DataFrame with analyzed tryptic patterns and statistics.

Return type:

pd.DataFrame

proteometer.lip.rollup_to_lytic_site(double_pept: pandas.DataFrame, prot_seqs: list[proteometer.fasta.SeqRecord], int_cols: collections.abc.Iterable[str], par: proteometer.params.Params) pandas.DataFrame[source]#

Converts the double-peptide data frame to a site-level data frame.

Parameters:
  • double_pept (pd.DataFrame) – The double-peptide data frame.

  • prot_seqs (list[fasta.SeqRecord]) – The list of protein sequences.

  • int_cols (Iterable[str]) – The names of columns to with intensity values.

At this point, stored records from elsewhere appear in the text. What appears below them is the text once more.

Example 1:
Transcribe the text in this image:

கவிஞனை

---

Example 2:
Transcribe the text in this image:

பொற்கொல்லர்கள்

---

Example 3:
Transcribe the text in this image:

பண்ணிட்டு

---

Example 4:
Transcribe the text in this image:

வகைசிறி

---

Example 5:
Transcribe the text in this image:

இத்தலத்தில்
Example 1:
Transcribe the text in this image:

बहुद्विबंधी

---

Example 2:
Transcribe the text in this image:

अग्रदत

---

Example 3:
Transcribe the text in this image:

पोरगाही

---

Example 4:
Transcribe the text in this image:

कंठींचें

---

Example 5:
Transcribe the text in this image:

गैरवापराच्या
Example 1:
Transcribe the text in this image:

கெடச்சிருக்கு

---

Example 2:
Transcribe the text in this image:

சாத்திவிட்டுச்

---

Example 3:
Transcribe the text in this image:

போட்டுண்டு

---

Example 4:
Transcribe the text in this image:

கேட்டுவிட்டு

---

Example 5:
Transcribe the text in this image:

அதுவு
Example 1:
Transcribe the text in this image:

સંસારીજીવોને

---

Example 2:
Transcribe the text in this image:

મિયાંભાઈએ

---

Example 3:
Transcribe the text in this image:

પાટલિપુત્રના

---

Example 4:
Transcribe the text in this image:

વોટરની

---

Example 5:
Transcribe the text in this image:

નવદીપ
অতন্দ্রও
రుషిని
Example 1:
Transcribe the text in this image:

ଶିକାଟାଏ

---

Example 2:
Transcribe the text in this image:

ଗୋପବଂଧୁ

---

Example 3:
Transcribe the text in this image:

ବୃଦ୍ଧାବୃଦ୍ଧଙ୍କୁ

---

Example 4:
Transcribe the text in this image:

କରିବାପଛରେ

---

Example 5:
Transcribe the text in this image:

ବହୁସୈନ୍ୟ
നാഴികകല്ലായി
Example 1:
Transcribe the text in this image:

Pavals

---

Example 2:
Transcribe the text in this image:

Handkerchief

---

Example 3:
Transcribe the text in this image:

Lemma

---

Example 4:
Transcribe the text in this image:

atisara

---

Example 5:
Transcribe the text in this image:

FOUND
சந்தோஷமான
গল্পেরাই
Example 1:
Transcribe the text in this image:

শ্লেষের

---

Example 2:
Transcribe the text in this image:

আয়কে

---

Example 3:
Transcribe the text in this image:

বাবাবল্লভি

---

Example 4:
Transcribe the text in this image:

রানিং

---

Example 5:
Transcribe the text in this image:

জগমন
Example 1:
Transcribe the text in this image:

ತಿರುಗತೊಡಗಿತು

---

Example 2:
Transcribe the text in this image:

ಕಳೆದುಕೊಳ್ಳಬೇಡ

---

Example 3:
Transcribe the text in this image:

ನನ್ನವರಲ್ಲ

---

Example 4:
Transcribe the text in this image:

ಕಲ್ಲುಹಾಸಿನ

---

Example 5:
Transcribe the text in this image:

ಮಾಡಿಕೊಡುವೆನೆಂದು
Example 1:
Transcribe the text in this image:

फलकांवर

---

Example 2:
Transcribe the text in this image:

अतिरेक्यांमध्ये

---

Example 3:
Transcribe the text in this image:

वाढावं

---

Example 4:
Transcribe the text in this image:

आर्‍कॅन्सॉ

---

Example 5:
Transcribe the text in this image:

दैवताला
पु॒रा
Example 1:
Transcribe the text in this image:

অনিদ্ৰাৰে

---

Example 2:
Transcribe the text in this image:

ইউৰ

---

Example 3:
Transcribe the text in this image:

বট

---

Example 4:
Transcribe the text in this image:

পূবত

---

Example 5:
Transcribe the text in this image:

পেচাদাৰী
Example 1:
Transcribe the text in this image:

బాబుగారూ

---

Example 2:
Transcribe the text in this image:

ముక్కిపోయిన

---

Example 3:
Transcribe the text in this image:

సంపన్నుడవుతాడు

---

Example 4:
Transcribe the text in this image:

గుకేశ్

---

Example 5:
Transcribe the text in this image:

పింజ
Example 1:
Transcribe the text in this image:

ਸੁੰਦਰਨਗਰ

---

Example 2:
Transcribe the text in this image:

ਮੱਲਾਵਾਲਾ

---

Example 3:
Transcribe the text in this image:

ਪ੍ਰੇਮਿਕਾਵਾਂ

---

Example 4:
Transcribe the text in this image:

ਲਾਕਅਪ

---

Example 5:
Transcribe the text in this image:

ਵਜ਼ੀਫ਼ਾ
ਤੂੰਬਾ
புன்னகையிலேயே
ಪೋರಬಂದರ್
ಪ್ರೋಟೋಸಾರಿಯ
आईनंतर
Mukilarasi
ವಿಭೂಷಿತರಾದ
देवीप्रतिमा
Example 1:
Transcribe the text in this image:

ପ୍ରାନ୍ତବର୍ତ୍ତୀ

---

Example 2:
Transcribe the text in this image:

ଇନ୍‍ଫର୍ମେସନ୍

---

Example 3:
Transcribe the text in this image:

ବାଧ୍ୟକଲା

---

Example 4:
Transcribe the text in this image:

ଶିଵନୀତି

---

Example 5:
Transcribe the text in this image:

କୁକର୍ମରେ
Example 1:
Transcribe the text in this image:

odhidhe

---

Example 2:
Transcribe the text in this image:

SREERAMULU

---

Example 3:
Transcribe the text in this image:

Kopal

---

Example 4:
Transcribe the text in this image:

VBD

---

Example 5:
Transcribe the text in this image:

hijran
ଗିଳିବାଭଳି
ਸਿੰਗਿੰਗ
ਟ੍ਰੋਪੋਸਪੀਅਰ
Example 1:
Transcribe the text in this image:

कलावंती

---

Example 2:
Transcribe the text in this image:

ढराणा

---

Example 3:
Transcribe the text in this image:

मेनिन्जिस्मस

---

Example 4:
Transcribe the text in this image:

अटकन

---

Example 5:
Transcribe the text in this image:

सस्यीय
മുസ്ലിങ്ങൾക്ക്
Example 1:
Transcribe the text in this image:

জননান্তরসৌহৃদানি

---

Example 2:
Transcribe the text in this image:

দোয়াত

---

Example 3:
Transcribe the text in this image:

  • anova_cols (list[str]) – The columns for ANOVA.

  • pairwise_ttest_groups (Iterable[stats.TTestGroup]) – The pairwise T-test groups.

  • metadata (pd.DataFrame) – The metadata data frame.

  • par (Params) – The parameters for limitied proteolysis analysis.

Returns:

A data frame with the site-level data.

Return type:

pd.DataFrame

proteometer.lip.rollup_single_protein_to_lytic_site(df: pandas.DataFrame, int_cols: collections.abc.Iterable[str], uniprot_col: str, sequence: str, residue_col: str = 'Residue', description: str = '', tryptic_pattern: str = 'all', peptide_col: str = 'Sequence', clean_pept_col: str = 'clean_pept', id_separator: str = '@', id_col: str = 'id', pept_type_col: str = 'pept_type', site_col: str = 'Site', pos_col: str = 'Pos', multiply_rollup_counts: bool = True, ignore_NA: bool = True, alternative_protease: str = 'ProK', rollup_func: Literal['median', 'mean', 'sum'] = 'sum') pandas.DataFrame[source]#

Rolls up peptide-level limited proteolysis data to lytic sites.

Parameters:
  • df (pd.DataFrame) – Input DataFrame containing peptide data.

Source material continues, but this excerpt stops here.